QUOTED PASSAGE:
=== Begin Enclosure ===

NYT Magazine: After Life - New York Times (Joan Didion)The essay does not discuss what happened to Quintana. Unfortunately, Google tells us. Per Wikipedia: "[Quintana] Michaels died of complications from acute pancreatitis on August 26, 2005, in New York City at age 39." About 20 months after her sepsis admission. I wonder if she ever went home.
Nine months and five days ago, at approximately 9 o'clock on the evening of December 30, 2003, my husband, John Gregory Dunne, appeared to (or did) experience, at the table where he and I had just sat down to dinner in the living room of our apartment in New York, a sudden massive coronary event that caused his death. Our only child, Quintana, then 37, had been for the previous five nights unconscious in an intensive-care unit at Beth Israel Medical Center's Singer Division, at that time a hospital on East End Avenue (it closed in August 2004), more commonly known as 'Beth Israel North' or 'the old Doctors' Hospital,' where what had seemed a case of December flu sufficiently severe to take her to an emergency room on Christmas morning had exploded into pneumonia and septic shock. This is my attempt to make sense of the period that followed, weeks and then months that cut loose any fixed idea I had ever had about death, about illness, about probability and luck, about good fortune and bad, about marriage and children and memory, about grief, about the ways in which people do and do not deal with the fact that life ends, about the shallowness of sanity, about life itself....

=== End Enclosure ===

REQUIRED WORK:
a) Please answer these about the passage on the Didion essay:
(i) At what age did Quintana Michaels die, according to the Wikipedia quote?
(ii) On what date did John Gregory Dunne's coronary event occur?
(iii) When did the hospital on East End Avenue close?
b) Copy the passage on the Didion essay from "NYT Magazine: After" up to and including "ever went home.", switching "Google" to "a search engine".

INFORMATION:
=== Begin Enclosure ===

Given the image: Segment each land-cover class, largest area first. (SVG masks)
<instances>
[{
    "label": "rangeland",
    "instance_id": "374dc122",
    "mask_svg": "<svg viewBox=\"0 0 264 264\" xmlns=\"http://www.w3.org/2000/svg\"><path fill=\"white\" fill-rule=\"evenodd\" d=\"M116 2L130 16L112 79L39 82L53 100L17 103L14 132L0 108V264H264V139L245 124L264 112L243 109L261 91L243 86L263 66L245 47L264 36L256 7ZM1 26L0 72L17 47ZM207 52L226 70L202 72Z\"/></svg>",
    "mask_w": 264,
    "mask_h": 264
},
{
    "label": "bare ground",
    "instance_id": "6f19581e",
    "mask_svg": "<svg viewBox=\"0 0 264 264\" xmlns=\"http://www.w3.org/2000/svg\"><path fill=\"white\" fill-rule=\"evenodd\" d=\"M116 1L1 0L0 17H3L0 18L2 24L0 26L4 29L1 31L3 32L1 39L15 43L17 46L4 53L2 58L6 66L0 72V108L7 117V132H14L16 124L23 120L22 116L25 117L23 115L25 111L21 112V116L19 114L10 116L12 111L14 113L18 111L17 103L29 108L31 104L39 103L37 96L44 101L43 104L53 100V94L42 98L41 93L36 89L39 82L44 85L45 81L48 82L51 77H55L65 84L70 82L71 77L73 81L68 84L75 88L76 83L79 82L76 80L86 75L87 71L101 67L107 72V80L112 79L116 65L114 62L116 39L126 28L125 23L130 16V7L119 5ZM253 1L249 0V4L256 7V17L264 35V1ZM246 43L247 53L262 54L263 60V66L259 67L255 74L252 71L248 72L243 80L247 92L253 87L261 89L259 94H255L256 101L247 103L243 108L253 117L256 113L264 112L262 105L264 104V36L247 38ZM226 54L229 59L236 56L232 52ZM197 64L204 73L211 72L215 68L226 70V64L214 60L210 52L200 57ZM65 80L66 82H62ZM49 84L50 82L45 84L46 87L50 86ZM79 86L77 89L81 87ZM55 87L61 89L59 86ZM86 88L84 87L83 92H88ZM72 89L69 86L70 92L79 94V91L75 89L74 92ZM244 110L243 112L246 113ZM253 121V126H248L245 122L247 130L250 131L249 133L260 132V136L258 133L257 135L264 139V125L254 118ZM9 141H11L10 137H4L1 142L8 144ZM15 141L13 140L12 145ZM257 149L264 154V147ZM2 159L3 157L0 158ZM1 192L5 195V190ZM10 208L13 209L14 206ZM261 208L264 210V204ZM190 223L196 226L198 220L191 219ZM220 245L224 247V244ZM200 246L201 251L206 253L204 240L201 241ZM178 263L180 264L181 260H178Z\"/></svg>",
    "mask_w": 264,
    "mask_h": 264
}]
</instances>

=== End Enclosure ===

RESPONSE LIST:
a)
(i) 39
(ii) December 30, 2003
(iii) August 2004

b)
NYT Magazine: After Life - New York Times (Joan Didion)The essay does not discuss what happened to Quintana. Unfortunately, a search engine tells us. Per Wikipedia: "[Quintana] Michaels died of complications from acute pancreatitis on August 26, 2005, in New York City at age 39." About 20 months after her sepsis admission. I wonder if she ever went home.